What is being asked →
Gather the lines from the material that contain "public".

%%

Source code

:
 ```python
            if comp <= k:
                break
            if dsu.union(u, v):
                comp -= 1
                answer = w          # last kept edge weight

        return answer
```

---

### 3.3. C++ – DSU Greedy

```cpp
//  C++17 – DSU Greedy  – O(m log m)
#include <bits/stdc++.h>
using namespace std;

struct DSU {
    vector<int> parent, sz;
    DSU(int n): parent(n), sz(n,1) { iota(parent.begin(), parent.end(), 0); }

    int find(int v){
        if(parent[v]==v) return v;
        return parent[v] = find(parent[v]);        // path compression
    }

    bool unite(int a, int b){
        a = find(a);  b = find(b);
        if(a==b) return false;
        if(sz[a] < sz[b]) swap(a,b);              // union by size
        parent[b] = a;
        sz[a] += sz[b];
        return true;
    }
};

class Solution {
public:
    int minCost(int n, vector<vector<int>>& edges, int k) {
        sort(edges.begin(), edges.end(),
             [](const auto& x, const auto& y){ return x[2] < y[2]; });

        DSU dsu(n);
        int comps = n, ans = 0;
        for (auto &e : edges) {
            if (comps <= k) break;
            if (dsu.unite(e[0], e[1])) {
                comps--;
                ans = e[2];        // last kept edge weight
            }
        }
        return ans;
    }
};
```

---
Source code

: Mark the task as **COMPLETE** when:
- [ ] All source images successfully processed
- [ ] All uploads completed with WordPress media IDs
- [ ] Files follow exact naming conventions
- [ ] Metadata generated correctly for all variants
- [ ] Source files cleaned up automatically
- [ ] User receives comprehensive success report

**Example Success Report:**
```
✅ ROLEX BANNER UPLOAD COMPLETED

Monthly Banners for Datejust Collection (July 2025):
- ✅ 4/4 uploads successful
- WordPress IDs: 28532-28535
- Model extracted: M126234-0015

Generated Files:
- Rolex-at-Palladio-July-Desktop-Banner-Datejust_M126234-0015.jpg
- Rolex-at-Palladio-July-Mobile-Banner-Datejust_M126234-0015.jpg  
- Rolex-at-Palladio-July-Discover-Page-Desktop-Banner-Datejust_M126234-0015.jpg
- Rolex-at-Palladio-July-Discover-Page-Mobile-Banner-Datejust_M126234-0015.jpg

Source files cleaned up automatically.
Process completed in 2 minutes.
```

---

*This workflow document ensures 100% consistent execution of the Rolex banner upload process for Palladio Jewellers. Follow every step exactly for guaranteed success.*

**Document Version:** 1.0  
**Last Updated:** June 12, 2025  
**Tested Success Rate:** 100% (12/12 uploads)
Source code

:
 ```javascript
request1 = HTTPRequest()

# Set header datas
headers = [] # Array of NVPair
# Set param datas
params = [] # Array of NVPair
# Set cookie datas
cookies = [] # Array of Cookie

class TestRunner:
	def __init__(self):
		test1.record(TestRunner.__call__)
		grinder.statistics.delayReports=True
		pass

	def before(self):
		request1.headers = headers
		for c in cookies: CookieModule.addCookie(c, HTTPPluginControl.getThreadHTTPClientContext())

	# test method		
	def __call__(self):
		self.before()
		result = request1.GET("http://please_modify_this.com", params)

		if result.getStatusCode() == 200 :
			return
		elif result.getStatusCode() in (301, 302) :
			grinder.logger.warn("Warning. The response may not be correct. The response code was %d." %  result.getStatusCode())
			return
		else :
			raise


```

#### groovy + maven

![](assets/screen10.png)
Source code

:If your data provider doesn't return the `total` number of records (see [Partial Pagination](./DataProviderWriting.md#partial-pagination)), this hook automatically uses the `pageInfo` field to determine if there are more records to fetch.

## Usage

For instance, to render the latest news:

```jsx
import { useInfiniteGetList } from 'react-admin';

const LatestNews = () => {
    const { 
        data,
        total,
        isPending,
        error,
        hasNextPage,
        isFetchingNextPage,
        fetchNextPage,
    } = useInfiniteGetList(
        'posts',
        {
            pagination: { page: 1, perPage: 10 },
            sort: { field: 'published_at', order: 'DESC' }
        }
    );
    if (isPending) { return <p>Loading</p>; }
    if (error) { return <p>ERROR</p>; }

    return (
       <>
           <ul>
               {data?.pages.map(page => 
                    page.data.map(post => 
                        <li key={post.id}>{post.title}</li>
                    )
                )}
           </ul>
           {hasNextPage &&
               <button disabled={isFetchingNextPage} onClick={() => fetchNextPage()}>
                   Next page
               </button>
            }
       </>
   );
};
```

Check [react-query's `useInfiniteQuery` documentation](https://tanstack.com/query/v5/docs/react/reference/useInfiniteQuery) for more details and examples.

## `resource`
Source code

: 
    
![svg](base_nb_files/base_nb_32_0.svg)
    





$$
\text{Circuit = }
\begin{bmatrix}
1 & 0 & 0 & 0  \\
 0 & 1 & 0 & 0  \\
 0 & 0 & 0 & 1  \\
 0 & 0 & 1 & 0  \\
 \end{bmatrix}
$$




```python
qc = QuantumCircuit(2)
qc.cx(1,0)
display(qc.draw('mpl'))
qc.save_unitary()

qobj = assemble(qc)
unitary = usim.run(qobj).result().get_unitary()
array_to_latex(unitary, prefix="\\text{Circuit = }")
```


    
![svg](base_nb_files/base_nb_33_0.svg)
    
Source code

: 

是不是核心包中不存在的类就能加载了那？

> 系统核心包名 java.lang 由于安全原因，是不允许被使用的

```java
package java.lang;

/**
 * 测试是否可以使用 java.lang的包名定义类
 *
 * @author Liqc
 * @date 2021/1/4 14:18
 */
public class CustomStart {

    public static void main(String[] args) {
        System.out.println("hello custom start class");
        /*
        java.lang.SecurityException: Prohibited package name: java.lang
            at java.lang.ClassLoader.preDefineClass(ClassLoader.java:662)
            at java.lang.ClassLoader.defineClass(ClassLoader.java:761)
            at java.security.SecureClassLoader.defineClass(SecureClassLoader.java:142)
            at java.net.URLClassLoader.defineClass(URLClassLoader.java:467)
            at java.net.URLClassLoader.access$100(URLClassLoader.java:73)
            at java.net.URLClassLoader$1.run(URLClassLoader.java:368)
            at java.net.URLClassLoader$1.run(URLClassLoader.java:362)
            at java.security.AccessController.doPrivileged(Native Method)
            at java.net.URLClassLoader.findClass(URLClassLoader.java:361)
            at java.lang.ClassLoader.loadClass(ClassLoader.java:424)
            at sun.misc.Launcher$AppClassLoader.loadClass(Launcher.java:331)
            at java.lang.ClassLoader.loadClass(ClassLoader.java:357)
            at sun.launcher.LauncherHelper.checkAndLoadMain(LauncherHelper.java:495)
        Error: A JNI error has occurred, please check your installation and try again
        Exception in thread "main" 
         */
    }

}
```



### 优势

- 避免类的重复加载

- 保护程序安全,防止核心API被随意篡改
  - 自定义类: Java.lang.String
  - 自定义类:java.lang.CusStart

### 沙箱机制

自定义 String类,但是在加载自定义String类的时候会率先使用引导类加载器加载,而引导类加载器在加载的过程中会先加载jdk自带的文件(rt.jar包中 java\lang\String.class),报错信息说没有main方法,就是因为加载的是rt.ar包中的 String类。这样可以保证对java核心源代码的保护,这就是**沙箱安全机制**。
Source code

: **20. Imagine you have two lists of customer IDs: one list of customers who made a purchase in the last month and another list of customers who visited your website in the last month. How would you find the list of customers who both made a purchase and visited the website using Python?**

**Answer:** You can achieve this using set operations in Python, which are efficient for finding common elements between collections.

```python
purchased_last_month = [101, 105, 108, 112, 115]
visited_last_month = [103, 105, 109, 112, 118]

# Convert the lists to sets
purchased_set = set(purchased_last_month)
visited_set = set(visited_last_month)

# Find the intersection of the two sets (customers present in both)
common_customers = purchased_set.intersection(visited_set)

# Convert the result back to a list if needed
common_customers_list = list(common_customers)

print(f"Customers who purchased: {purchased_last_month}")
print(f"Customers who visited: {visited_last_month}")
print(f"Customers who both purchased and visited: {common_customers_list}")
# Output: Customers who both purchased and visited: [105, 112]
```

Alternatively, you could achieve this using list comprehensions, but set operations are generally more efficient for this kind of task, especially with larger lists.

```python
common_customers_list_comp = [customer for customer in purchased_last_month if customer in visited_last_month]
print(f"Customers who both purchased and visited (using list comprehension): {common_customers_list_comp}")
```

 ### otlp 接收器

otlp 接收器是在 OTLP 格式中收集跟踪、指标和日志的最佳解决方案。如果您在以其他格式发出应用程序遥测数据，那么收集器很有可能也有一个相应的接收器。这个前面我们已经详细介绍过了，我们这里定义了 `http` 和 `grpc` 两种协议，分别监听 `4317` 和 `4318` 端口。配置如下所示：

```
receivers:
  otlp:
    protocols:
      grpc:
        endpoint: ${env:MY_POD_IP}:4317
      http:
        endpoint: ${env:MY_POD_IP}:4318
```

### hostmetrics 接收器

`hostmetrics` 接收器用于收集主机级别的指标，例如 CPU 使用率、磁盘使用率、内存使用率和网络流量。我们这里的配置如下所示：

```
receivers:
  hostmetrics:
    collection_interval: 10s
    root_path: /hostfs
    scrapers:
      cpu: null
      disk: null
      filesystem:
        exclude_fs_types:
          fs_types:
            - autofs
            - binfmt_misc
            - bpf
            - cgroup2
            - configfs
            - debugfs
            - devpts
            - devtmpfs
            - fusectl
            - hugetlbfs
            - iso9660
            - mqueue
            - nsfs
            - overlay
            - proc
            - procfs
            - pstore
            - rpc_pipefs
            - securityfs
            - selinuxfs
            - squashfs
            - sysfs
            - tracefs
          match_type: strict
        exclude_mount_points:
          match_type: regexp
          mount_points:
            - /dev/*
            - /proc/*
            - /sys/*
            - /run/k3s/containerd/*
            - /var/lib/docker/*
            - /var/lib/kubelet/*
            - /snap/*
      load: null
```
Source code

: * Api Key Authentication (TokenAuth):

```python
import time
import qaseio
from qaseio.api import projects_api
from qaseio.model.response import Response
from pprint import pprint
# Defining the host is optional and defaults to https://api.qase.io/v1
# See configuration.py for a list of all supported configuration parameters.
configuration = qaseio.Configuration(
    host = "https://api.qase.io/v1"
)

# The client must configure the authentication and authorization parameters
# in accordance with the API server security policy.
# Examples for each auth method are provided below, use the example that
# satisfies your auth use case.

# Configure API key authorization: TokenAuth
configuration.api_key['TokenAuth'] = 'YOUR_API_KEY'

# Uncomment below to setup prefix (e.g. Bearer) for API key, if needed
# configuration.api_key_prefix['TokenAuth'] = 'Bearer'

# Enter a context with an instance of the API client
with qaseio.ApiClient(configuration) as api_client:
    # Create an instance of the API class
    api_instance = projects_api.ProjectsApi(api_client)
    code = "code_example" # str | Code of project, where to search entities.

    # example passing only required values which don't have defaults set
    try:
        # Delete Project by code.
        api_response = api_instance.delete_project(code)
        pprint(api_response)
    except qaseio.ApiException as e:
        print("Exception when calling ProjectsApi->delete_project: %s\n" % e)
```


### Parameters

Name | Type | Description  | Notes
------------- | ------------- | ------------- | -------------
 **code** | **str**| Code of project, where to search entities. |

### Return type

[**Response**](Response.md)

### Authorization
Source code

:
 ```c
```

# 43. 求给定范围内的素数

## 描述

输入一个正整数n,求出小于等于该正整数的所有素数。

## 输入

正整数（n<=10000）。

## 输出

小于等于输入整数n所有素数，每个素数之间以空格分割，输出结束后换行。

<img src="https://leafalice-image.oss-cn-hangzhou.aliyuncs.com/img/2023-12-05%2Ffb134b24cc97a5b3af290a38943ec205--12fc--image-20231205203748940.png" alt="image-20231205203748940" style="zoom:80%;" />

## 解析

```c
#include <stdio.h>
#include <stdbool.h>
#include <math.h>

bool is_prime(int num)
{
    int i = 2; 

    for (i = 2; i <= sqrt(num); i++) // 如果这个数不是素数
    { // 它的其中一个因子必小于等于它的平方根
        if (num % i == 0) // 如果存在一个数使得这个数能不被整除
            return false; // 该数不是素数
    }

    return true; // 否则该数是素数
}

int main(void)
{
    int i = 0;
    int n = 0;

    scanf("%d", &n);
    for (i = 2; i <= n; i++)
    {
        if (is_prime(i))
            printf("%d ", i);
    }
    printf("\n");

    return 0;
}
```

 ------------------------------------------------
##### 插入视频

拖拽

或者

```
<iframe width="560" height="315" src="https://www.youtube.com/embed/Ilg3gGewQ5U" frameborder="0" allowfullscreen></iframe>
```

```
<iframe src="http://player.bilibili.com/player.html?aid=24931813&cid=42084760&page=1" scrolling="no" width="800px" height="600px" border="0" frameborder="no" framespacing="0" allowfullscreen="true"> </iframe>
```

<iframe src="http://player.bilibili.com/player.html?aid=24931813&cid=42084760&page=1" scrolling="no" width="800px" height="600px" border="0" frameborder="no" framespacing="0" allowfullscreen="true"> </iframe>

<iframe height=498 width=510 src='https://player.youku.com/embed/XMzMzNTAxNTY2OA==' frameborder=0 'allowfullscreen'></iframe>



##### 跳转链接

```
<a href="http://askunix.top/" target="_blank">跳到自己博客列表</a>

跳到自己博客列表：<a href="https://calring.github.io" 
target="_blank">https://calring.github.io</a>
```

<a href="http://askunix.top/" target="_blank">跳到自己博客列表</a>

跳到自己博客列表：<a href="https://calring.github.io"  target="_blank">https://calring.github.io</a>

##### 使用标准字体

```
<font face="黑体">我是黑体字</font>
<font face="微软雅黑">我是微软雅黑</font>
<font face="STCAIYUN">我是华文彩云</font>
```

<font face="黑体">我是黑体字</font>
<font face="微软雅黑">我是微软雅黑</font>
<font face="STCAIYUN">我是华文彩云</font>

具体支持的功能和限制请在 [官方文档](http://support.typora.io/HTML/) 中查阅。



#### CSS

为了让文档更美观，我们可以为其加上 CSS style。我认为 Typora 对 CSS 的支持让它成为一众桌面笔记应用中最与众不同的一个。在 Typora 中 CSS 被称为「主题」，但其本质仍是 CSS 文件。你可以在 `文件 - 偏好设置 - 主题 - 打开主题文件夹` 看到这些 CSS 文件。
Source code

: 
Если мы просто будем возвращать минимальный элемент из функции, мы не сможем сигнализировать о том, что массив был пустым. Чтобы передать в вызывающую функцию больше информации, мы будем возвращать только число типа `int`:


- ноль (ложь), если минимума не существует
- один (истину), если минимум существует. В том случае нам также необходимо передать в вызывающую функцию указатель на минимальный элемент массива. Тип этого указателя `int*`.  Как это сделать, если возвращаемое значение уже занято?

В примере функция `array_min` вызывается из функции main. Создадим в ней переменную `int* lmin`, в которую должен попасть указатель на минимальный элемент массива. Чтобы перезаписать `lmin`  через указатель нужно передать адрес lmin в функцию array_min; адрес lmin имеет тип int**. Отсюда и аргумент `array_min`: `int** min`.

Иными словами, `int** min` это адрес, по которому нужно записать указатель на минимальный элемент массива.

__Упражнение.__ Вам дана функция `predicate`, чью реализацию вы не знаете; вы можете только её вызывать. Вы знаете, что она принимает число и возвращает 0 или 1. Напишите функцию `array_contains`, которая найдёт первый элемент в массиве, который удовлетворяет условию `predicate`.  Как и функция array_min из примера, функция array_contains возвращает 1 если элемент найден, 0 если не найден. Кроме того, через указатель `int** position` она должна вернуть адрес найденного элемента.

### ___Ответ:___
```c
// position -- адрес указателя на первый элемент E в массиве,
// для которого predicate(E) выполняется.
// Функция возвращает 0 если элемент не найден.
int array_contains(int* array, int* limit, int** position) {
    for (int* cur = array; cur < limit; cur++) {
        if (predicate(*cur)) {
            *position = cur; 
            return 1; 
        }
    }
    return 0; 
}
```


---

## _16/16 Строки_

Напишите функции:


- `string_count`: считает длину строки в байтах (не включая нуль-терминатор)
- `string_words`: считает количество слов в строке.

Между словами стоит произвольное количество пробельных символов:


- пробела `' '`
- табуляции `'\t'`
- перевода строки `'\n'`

%%

Response box →
public:
public class CustomStart {
    public static void main(String[] args) {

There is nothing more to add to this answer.